- **Sezione di testo**:

========

Tale crescita, peraltro, potrebbe non riguardare esclusivamente i droni. Ulteriori evoluzioni della tecnologia militare lasciano immaginare un futuro in cui ai veicoli teleguidati saranno affiancati robot e dispositivi "intelligenti" non guidati dall’uomo, in grado di sostituire l’uomo nelle decisioni in combattimento. In breve, quello che la letteratura fantascientifica aveva immaginato anni addietro, sembra stia per divenire realtà.  Negli ultimi anni, a questo proposito, è cominciato un dibattito in merito all’opportunità di proseguire su questa strada che renderebbe la guerra sempre meno "umana" e quindi maggiormente esposta a ulteriori problematiche di natura etica. Minori preoccupazioni sembrano invece sorgere in merito all’efficacia di tali macchine e all’impatto del loro utilizzo sulla condotta e la durata delle guerre. Ma tali considerazioni non sono di poco conto. All’interno delle strategie belliche, complementare agli scontri armati è sempre stata la "conquista dei cuori e delle menti" delle popolazioni nemiche. Invero, i belligeranti hanno sempre utilizzato in maniera accorta la comunicazione se non vere e proprie strategie di propaganda per riportare a proprio vantaggio le ragioni dei conflitti cercando di garantirsi un appoggio da parte delle popolazioni. L’utilizzo dei droni, "disumanizzando" la pur già brutale pratica bellica, rende attualmente molto difficile la conquista dei cuori e delle menti. Tale incapacità dipende, in molti casi, dal numero elevato di vittime civili tra le popolazioni oggetto degli attacchi.

========

- **Dati registrati**:
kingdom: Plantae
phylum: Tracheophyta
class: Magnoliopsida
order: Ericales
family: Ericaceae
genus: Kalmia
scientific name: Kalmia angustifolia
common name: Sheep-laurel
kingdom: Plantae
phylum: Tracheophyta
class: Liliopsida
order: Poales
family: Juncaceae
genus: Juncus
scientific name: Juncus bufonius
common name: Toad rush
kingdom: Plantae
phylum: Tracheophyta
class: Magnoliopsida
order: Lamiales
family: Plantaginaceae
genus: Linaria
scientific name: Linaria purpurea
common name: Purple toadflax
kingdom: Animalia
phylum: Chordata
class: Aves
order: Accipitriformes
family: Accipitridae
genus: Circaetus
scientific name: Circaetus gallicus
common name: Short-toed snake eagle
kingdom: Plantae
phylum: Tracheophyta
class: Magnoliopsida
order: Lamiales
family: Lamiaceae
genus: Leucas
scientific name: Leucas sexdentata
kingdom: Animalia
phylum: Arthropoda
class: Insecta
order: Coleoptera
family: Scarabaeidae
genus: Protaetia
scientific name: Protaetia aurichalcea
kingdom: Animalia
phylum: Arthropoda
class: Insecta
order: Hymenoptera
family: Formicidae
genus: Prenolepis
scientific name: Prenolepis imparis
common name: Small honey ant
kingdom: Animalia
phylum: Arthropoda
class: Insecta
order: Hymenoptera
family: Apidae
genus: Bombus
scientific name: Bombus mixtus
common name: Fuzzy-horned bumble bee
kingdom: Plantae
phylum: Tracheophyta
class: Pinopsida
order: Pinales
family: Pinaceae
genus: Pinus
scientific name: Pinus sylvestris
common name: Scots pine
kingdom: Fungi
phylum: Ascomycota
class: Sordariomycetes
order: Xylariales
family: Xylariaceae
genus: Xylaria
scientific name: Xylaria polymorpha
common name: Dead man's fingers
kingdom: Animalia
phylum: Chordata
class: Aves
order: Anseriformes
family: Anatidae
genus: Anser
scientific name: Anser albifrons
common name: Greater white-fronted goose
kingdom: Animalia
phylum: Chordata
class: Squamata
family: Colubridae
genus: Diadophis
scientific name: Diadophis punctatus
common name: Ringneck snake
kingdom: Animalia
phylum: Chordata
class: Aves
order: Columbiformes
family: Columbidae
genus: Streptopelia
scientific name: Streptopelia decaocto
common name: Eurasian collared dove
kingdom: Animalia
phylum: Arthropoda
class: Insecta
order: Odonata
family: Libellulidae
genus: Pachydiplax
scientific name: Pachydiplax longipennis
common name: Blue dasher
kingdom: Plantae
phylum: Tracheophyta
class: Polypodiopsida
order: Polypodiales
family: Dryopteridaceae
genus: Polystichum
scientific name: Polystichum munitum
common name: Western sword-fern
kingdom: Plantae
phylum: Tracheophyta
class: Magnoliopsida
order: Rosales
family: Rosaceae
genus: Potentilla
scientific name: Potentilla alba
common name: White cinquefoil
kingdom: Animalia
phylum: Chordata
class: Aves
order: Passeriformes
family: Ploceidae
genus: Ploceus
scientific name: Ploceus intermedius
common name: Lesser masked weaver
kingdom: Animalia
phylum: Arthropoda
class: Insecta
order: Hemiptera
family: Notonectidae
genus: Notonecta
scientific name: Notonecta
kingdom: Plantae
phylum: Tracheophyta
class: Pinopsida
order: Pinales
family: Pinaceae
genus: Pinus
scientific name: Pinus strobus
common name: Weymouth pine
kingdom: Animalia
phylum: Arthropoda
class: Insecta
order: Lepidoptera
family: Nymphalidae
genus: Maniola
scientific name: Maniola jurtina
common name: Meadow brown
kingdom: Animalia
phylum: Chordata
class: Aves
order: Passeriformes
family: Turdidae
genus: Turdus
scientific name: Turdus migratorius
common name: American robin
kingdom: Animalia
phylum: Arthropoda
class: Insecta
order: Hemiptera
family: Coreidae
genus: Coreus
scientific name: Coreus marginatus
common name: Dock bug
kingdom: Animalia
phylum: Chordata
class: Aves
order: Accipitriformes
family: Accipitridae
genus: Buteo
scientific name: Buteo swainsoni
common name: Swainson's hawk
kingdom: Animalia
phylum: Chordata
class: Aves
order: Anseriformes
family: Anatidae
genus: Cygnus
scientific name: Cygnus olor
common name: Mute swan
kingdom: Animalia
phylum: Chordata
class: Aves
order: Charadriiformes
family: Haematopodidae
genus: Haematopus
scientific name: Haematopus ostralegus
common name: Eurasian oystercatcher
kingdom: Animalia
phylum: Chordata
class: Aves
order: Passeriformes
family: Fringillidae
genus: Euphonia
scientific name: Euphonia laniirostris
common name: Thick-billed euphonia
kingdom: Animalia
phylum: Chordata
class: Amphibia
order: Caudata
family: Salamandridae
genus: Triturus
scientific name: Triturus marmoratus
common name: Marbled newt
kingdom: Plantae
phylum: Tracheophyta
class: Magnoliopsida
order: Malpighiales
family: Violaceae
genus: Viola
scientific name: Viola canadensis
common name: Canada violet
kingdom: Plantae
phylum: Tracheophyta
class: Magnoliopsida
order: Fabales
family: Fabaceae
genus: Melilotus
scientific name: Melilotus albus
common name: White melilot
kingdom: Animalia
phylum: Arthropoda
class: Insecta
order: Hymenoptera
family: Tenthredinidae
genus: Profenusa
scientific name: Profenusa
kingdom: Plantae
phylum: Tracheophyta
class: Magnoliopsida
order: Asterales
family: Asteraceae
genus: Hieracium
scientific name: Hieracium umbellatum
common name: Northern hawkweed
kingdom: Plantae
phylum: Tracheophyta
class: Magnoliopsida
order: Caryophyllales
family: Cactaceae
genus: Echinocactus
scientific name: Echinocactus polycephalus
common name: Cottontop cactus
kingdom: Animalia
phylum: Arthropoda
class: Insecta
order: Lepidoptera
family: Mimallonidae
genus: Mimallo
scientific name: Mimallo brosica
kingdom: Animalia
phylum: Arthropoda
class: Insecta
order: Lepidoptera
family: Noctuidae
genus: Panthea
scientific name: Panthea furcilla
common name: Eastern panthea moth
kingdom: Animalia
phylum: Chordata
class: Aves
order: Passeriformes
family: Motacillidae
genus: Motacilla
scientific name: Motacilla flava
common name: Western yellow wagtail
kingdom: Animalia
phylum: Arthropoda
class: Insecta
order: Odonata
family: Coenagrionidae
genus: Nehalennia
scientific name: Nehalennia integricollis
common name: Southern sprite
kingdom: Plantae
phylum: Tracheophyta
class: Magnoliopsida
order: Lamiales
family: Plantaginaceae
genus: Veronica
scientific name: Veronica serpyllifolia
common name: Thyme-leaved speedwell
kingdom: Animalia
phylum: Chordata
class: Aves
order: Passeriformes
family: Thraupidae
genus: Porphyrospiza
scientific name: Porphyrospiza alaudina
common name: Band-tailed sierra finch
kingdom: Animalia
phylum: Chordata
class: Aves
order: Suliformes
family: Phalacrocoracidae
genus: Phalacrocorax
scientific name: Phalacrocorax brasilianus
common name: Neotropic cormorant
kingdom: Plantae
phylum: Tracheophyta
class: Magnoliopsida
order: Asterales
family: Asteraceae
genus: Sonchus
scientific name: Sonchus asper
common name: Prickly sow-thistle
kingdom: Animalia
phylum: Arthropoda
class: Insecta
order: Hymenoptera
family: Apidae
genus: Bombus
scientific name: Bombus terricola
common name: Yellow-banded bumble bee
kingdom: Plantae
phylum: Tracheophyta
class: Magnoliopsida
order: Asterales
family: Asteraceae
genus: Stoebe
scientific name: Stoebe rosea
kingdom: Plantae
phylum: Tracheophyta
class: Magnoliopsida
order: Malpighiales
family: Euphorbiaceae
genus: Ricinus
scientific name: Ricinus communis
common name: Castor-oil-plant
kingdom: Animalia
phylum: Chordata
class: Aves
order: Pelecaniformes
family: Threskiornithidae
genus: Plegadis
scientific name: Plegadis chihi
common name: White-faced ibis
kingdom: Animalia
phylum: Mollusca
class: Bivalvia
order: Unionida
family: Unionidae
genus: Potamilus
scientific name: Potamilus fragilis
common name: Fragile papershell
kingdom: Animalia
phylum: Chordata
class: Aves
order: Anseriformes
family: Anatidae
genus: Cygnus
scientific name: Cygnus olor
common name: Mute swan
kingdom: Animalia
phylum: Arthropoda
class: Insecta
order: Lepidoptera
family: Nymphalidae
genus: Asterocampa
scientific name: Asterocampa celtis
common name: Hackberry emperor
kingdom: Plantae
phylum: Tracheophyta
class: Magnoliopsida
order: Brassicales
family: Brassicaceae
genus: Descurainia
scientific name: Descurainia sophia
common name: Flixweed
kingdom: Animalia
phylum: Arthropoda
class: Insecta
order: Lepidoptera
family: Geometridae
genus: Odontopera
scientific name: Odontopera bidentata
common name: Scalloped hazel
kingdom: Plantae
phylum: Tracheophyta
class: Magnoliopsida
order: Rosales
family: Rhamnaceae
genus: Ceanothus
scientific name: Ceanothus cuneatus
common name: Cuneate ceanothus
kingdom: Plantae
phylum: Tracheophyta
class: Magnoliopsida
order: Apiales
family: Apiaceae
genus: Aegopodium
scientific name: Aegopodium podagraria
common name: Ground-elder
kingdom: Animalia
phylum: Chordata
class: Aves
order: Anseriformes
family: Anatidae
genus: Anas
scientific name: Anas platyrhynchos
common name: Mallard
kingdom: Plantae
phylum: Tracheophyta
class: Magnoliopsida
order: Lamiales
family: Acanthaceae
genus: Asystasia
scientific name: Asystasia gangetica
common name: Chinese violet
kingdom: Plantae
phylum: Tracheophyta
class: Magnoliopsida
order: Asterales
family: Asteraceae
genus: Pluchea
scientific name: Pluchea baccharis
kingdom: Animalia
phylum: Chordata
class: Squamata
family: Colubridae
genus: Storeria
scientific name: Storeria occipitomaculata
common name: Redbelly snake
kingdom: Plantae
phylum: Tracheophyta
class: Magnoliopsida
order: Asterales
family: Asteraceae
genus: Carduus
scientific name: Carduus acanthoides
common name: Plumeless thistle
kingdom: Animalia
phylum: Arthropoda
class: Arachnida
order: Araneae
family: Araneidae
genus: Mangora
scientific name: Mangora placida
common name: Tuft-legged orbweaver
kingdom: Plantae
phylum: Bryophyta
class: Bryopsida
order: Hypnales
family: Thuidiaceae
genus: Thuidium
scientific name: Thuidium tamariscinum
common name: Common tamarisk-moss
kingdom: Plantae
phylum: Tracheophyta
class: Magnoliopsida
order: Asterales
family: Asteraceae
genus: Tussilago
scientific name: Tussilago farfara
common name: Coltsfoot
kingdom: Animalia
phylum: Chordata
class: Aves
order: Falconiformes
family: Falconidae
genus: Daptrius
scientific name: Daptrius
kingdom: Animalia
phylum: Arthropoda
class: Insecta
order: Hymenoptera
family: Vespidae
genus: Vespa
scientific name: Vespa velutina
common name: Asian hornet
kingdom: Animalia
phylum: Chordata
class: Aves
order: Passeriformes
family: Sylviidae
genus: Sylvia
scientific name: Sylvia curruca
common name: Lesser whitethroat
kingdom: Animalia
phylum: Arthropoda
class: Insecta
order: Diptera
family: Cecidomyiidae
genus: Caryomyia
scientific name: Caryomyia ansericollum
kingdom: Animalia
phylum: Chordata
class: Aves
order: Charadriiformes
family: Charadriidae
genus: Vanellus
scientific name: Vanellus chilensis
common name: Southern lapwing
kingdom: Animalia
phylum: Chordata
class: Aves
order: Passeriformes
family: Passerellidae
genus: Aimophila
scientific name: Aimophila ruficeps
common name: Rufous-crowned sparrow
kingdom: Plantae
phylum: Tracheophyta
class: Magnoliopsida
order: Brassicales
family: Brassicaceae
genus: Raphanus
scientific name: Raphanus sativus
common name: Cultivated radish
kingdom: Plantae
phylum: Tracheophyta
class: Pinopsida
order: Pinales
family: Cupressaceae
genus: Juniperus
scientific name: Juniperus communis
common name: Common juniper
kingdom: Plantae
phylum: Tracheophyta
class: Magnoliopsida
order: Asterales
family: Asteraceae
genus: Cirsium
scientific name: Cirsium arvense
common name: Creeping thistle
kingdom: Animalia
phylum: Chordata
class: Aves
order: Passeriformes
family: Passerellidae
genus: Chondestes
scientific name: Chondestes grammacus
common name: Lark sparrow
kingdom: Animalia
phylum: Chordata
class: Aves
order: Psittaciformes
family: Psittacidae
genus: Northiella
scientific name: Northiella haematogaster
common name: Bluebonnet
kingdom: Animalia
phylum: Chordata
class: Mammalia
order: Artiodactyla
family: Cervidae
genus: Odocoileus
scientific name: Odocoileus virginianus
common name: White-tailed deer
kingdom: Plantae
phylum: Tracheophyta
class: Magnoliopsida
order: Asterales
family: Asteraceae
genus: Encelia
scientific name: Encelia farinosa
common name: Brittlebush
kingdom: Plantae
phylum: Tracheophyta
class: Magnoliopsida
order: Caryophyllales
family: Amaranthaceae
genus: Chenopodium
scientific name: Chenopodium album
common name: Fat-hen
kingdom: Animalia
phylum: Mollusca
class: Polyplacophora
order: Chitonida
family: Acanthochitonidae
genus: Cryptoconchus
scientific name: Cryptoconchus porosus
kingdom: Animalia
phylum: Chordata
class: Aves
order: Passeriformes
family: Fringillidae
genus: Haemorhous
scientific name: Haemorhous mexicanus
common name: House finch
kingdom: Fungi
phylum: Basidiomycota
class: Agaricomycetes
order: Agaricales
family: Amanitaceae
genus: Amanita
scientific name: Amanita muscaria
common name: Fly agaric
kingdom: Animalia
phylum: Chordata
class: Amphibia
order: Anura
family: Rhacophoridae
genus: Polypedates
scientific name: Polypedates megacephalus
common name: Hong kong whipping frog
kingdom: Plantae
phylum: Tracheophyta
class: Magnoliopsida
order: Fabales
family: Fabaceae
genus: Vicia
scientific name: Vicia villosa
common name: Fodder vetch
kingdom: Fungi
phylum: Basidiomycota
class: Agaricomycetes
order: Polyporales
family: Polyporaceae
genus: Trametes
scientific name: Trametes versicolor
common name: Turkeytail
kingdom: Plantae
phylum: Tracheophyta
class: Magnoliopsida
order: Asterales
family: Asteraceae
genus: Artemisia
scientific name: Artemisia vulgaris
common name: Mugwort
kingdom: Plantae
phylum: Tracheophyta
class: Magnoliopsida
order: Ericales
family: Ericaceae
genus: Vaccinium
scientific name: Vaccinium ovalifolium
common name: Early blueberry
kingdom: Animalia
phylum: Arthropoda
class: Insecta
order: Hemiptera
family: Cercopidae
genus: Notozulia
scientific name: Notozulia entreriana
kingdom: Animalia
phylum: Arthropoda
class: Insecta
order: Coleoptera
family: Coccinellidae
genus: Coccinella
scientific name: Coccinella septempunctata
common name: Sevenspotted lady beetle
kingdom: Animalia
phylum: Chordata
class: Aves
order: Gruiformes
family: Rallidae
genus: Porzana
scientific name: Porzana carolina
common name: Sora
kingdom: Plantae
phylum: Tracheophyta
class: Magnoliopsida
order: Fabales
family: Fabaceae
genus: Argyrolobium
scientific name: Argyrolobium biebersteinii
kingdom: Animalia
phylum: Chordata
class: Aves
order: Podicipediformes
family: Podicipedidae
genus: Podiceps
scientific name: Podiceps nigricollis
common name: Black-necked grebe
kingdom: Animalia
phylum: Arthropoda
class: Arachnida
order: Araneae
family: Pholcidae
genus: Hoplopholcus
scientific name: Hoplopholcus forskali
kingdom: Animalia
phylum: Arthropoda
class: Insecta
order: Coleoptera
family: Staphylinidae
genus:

========

- **Consegna**: Cita per intero e senza alcuna modifica il testo sui droni e sul futuro della guerra. Le voci qui raccolte non servono a nulla per questo lavoro.

- **Risultato**:
Tale crescita, peraltro, potrebbe non riguardare esclusivamente i droni. Ulteriori evoluzioni della tecnologia militare lasciano immaginare un futuro in cui ai veicoli teleguidati saranno affiancati robot e dispositivi "intelligenti" non guidati dall’uomo, in grado di sostituire l’uomo nelle decisioni in combattimento. In breve, quello che la letteratura fantascientifica aveva immaginato anni addietro, sembra stia per divenire realtà.  Negli ultimi anni, a questo proposito, è cominciato un dibattito in merito all’opportunità di proseguire su questa strada che renderebbe la guerra sempre meno "umana" e quindi maggiormente esposta a ulteriori problematiche di natura etica. Minori preoccupazioni sembrano invece sorgere in merito all’efficacia di tali macchine e all’impatto del loro utilizzo sulla condotta e la durata delle guerre. Ma tali considerazioni non sono di poco conto. All’interno delle strategie belliche, complementare agli scontri armati è sempre stata la "conquista dei cuori e delle menti" delle popolazioni nemiche. Invero, i belligeranti hanno sempre utilizzato in maniera accorta la comunicazione se non vere e proprie strategie di propaganda per riportare a proprio vantaggio le ragioni dei conflitti cercando di garantirsi un appoggio da parte delle popolazioni. L’utilizzo dei droni, "disumanizzando" la pur già brutale pratica bellica, rende attualmente molto difficile la conquista dei cuori e delle menti. Tale incapacità dipende, in molti casi, dal numero elevato di vittime civili tra le popolazioni oggetto degli attacchi.